Standards for Belief Representations in LLMs
Daniel A. Herrmann, Benjamin A. Levinstein
TL;DR
The paper addresses the lack of a unified theoretical foundation for belief representations in LLMs and proposes four adequacy criteria—accuracy, coherence, uniformity, and use—grounded in decision theory and formal epistemology. It advocates internal probes to uncover belief-like representations, discusses potential diachronic considerations, and situates measurement within a practice-informed framework. The main contribution is a coherent, deployable framework for identifying and validating belief-like internal states, along with an explicit discussion of limitations and the potential safety and interpretability benefits. If such representations exist and satisfy the criteria, they could improve explainability, trust, and safety in LLM deployment by enabling robust honesty checks and cross-domain belief monitoring.
Abstract
As large language models (LLMs) continue to demonstrate remarkable abilities across various domains, computer scientists are developing methods to understand their cognitive processes, particularly concerning how (and if) LLMs internally represent their beliefs about the world.

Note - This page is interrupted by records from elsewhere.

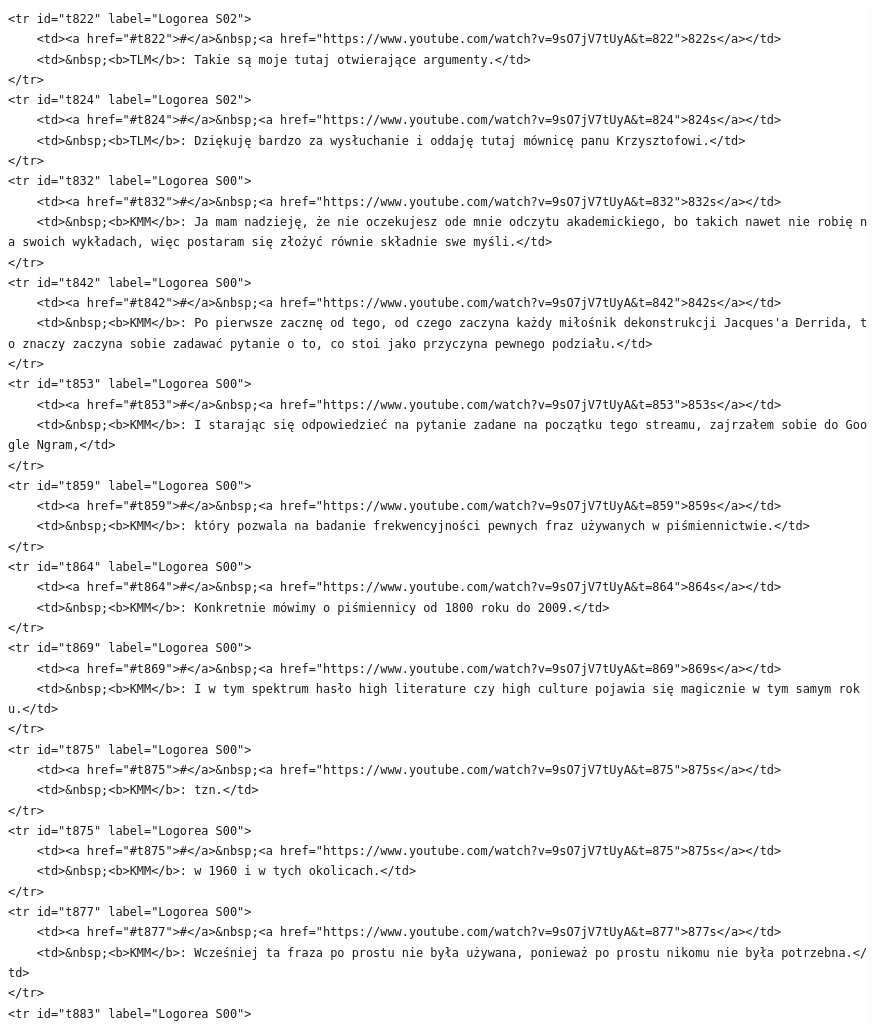     <tr id="t822" label="Logorea S02">
        <td><a href="#t822">#</a>&nbsp;<a href="https://www.youtube.com/watch?v=9sO7jV7tUyA&t=822">822s</a></td>
        <td>&nbsp;<b>TLM</b>: Takie są moje tutaj otwierające argumenty.</td>
    </tr>
    <tr id="t824" label="Logorea S02">
        <td><a href="#t824">#</a>&nbsp;<a href="https://www.youtube.com/watch?v=9sO7jV7tUyA&t=824">824s</a></td>
        <td>&nbsp;<b>TLM</b>: Dziękuję bardzo za wysłuchanie i oddaję tutaj mównicę panu Krzysztofowi.</td>
    </tr>
    <tr id="t832" label="Logorea S00">
        <td><a href="#t832">#</a>&nbsp;<a href="https://www.youtube.com/watch?v=9sO7jV7tUyA&t=832">832s</a></td>
        <td>&nbsp;<b>KMM</b>: Ja mam nadzieję, że nie oczekujesz ode mnie odczytu akademickiego, bo takich nawet nie robię na swoich wykładach, więc postaram się złożyć równie składnie swe myśli.</td>
    </tr>
    <tr id="t842" label="Logorea S00">
        <td><a href="#t842">#</a>&nbsp;<a href="https://www.youtube.com/watch?v=9sO7jV7tUyA&t=842">842s</a></td>
        <td>&nbsp;<b>KMM</b>: Po pierwsze zacznę od tego, od czego zaczyna każdy miłośnik dekonstrukcji Jacques'a Derrida, to znaczy zaczyna sobie zadawać pytanie o to, co stoi jako przyczyna pewnego podziału.</td>
    </tr>
    <tr id="t853" label="Logorea S00">
        <td><a href="#t853">#</a>&nbsp;<a href="https://www.youtube.com/watch?v=9sO7jV7tUyA&t=853">853s</a></td>
        <td>&nbsp;<b>KMM</b>: I starając się odpowiedzieć na pytanie zadane na początku tego streamu, zajrzałem sobie do Google Ngram,</td>
    </tr>
    <tr id="t859" label="Logorea S00">
        <td><a href="#t859">#</a>&nbsp;<a href="https://www.youtube.com/watch?v=9sO7jV7tUyA&t=859">859s</a></td>
        <td>&nbsp;<b>KMM</b>: który pozwala na badanie frekwencyjności pewnych fraz używanych w piśmiennictwie.</td>
    </tr>
    <tr id="t864" label="Logorea S00">
        <td><a href="#t864">#</a>&nbsp;<a href="https://www.youtube.com/watch?v=9sO7jV7tUyA&t=864">864s</a></td>
        <td>&nbsp;<b>KMM</b>: Konkretnie mówimy o piśmiennicy od 1800 roku do 2009.</td>
    </tr>
    <tr id="t869" label="Logorea S00">
        <td><a href="#t869">#</a>&nbsp;<a href="https://www.youtube.com/watch?v=9sO7jV7tUyA&t=869">869s</a></td>
        <td>&nbsp;<b>KMM</b>: I w tym spektrum hasło high literature czy high culture pojawia się magicznie w tym samym roku.</td>
    </tr>
    <tr id="t875" label="Logorea S00">
        <td><a href="#t875">#</a>&nbsp;<a href="https://www.youtube.com/watch?v=9sO7jV7tUyA&t=875">875s</a></td>
        <td>&nbsp;<b>KMM</b>: tzn.</td>
    </tr>
    <tr id="t875" label="Logorea S00">
        <td><a href="#t875">#</a>&nbsp;<a href="https://www.youtube.com/watch?v=9sO7jV7tUyA&t=875">875s</a></td>
        <td>&nbsp;<b>KMM</b>: w 1960 i w tych okolicach.</td>
    </tr>
    <tr id="t877" label="Logorea S00">
        <td><a href="#t877">#</a>&nbsp;<a href="https://www.youtube.com/watch?v=9sO7jV7tUyA&t=877">877s</a></td>
        <td>&nbsp;<b>KMM</b>: Wcześniej ta fraza po prostu nie była używana, ponieważ po prostu nikomu nie była potrzebna.</td>
    </tr>
    <tr id="t883" label="Logorea S00">
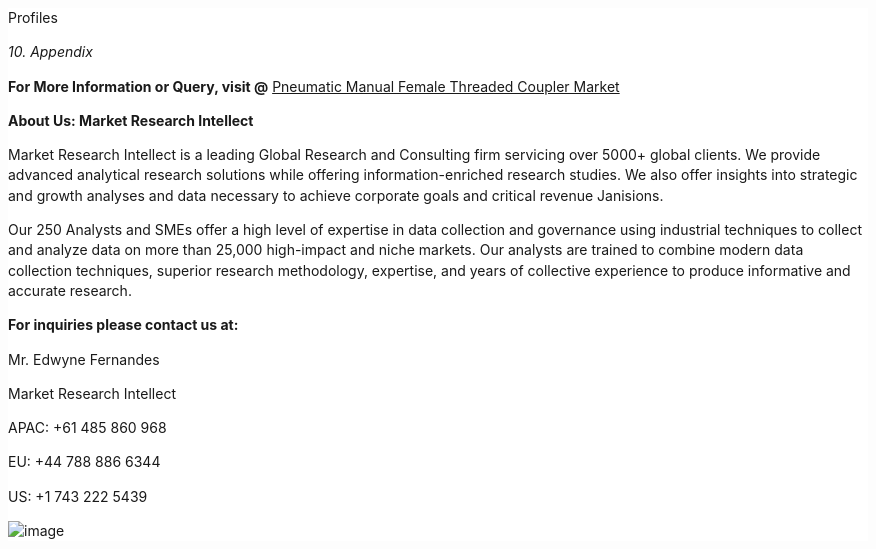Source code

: Profiles</span></em></p><p><em><span class="font-[700]">10. Appendix</span></em></p><p><span class="font-[700]"><strong>For More Information or Query, visit&nbsp;@</strong>&nbsp;</span><span class="font-[700]"><a href="https://www.marketresearchintellect.com/product/global-pneumatic-manual-female-threaded-coupler-market-size-forecast/?utm_source=Linkedin&utm_medium=829" target="_blank" data-tracking-control-name="article-ssr-frontend-pulse_little-text-block" data-tracking-will-navigate="" data-test-link="">Pneumatic Manual Female Threaded Coupler Market</a></span></p><p><strong><span class="font-[700]">About Us: Market Research Intellect</span></strong></p><p><span class="">Market Research Intellect is a leading Global Research and Consulting firm servicing over 5000+ global clients. We provide advanced analytical research solutions while offering information-enriched research studies.&nbsp;</span>We also offer insights into strategic and growth analyses and data necessary to achieve corporate goals and critical revenue Janisions.</p><p><span class="">Our 250 Analysts and SMEs offer a high level of expertise in data collection and governance using industrial techniques to collect and analyze data on more than 25,000 high-impact and niche markets. Our analysts are trained to combine modern data collection techniques, superior research methodology, expertise, and years of collective experience to produce informative and accurate research.</span></p><p><strong>For inquiries please contact us at:</strong></p><p>Mr. Edwyne Fernandes</p><p>Market Research Intellect</p><p>APAC: +61 485 860 968</p><p>EU: +44 788 886 6344</p><p>US: +1 743 222 5439</p>
![image](https://github.com/user-attachments/assets/d5977030-5262-4501-a7d8-fa2e46a3059d)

However, this field currently lacks a unified theoretical foundation to underpin the study of belief in LLMs. This article begins filling this gap by proposing adequacy conditions for a representation in an LLM to count as belief-like. We argue that, while the project of belief measurement in LLMs shares striking features with belief measurement as carried out in decision theory and formal epistemology, it also differs in ways that should change how we measure belief. Thus, drawing from insights in philosophy and contemporary practices of machine learning, we establish four criteria that balance theoretical considerations with practical constraints. Our proposed criteria include accuracy, coherence, uniformity, and use, which together help lay the groundwork for a comprehensive understanding of belief representation in LLMs. We draw on empirical work showing the limitations of using various criteria in isolation to identify belief representations.